18. Отсюда он выступил дальше и, оказавшись при Коронее лицом к лицу с противником, выстроил войско в боевой порядок, поручив орхоменцам левое крыло и став во главе правого. У неприятеля на правом фланге стояли фиванцы, на левом – аргивяне. Ксенофонт, вернувшийся из Азии[21] и сам участвовавший в сражении рядом с Агесилаем, рассказывает, что эта битва была наиболее ожесточенной из всех, которые происходили в те времена. Первое столкновение не вызывало, правда, упорной и длительной борьбы: фиванцы обратили в бегство орхоменцев, а Агесилай – аргивян. Однако и те и другие, узнав, что их левое крыло опрокинуто и отступает, повернули назад. Агесилай мог бы обеспечить себе верную победу, если бы он не ударил фиванцам в лоб, а дал им пройти мимо и бросился бы на них сзади. Однако из-за ожесточения и честолюбия он сшибся с противником грудь с грудью, желая опрокинуть его своим натиском. Враги приняли удар с не меньшею отвагой, и вспыхнуло горячее сражение по всей боевой линии, особенно напряженное в том месте, где стоял Агесилай, окруженный пятьюдесятью спартанцами, боевой пыл которых, как кажется, послужил на этот раз спасением для царя. Ибо они сражались, защищая его, с величайшей храбростью и, хотя и не смогли уберечь царя от ран, однако, когда его панцирь был уже пробит во многих местах мечами и копьями, вынесли его с большим трудом, но живого; тесно сплотившись вокруг него, они многих врагов положили на месте и сами потеряли многих. Когда обнаружилось, что одолеть фиванцев прямым ударом – задача слишком трудная, спартанцы принуждены были принять план, отвергнутый ими в начале сражения. Они расступились перед фиванцами и дали им пройти между своими рядами, а когда те, увидев, что прорыв уже совершен, нарушили строй, спартанцы погнались за ними и, поравнявшись, напали с флангов. Однако им не удалось обратить врагов в бегство: фиванцы отошли к Геликону, причем эта битва преисполнила их самомнением, так как им удалось остаться непобежденными, несмотря на то, что они были одни, без союзников.

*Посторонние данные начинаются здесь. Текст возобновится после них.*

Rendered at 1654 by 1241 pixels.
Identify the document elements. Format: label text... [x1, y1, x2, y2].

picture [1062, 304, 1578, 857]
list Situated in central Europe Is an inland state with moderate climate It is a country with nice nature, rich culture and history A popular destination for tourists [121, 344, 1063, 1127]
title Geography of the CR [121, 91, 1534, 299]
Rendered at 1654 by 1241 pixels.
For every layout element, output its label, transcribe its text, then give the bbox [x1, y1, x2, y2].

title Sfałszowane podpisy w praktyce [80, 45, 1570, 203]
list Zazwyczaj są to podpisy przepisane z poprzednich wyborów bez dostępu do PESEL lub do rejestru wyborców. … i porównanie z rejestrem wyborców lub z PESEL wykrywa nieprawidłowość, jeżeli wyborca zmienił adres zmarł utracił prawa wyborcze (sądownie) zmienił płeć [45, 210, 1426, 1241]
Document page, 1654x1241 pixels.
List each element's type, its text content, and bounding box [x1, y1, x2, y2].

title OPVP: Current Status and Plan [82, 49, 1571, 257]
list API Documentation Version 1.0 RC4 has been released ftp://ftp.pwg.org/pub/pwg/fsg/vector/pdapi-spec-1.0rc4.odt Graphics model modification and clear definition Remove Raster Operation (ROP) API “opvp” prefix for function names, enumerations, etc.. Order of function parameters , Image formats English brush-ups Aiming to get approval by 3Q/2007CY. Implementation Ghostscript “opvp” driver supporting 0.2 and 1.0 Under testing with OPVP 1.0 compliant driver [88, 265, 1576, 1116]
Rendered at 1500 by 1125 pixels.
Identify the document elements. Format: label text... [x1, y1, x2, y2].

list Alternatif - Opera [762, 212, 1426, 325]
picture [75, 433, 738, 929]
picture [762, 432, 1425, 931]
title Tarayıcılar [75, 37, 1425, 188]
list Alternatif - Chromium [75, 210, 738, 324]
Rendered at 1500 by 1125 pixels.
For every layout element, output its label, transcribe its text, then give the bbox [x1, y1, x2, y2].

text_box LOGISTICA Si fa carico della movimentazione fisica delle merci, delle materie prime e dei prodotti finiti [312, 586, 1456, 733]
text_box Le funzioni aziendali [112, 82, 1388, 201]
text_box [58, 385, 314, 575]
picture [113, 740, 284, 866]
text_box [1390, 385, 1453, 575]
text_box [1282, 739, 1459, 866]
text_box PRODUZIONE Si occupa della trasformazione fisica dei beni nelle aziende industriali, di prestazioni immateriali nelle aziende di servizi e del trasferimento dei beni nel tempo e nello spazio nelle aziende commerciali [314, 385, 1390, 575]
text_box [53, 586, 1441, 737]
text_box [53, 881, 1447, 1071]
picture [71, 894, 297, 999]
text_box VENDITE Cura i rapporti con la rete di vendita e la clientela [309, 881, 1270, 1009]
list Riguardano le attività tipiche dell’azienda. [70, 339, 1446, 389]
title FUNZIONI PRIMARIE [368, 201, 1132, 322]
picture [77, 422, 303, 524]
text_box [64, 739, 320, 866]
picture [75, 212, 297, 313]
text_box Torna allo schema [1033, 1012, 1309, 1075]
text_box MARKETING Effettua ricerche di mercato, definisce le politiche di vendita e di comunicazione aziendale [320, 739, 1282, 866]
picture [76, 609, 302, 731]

19. Агесилай, хотя и страдал от многочисленных ран, не удалился сразу в палатку, но приказал отнести себя на носилках к строю своих, чтобы убедиться, что трупы убитых собраны и находятся в пределах досягаемости. Противников, которые укрывались в близлежащем храме Афины Итонийской, он приказал отпустить. Около этого храма находился трофей, который поставили в свое время беотийцы во главе со Спартоном, когда они на этом месте победили афинян и убили Толмида. На следующее утро Агесилай, чтобы испытать, желают ли фиванцы возобновить сражение, приказал воинам украсить себя венками и под звуки флейт поставить пышный трофей, как подобает победителям. Когда же противники прислала послов с просьбой о выдаче трупов[22], он заключил с ними перемирие и, закрепив таким образом победу, отправился на носилках в Дельфы, где в это время происходили Пифийские игры. Агесилай устроил торжественное шествие в честь Аполлона и посвятил богу десятую часть добычи, захваченной им в Азии, что составляло сто талантов.
По возвращении в Спарту он сразу же завоевал симпатии граждан и всеобщее удивление своими привычками и образом жизни. Ибо, в отличие от большинства полководцев, он не вернулся с чужбины другим человеком, преобразившимся под воздействием чужеземных нравов, недовольным всем отечественным, ссорящимся со своими согражданами; наоборот, он вел себя так, как если бы никогда не переходил на другую сторону Эврота[23], уважал и любил родные обычаи, не изменил ничего ни в пище, ни в купаньях, ни в образе жизни своей жены, ни в украшении своего оружия, ни в домашнем хозяйстве. Даже двери собственного дома, которые были настолько древними, что, казалось, были поставлены еще Аристодемом[24], он сохранил в прежнем состоянии. По словам Ксенофонта[25], канатр его дочери не был более пышным, чем у других. Канатром лакедемоняне называют деревянные изображения грифов и трагелафов[26], в которых они возят своих дочерей во время торжественных шествий. Ксенофонт не записал имени дочери Агесилая, и Дикеарх досадовал на то, что мы не знаем имен ни дочери Агесилая, ни матери Эпаминонда. Однако в лаконских записках[27] мы нашли, что жена Агесилая носила имя Клеоры, дочерей же звали Эвполия и Ипполита. В Лакедемоне и поныне хранится также копье Агесилая, ничем не отличающееся от других.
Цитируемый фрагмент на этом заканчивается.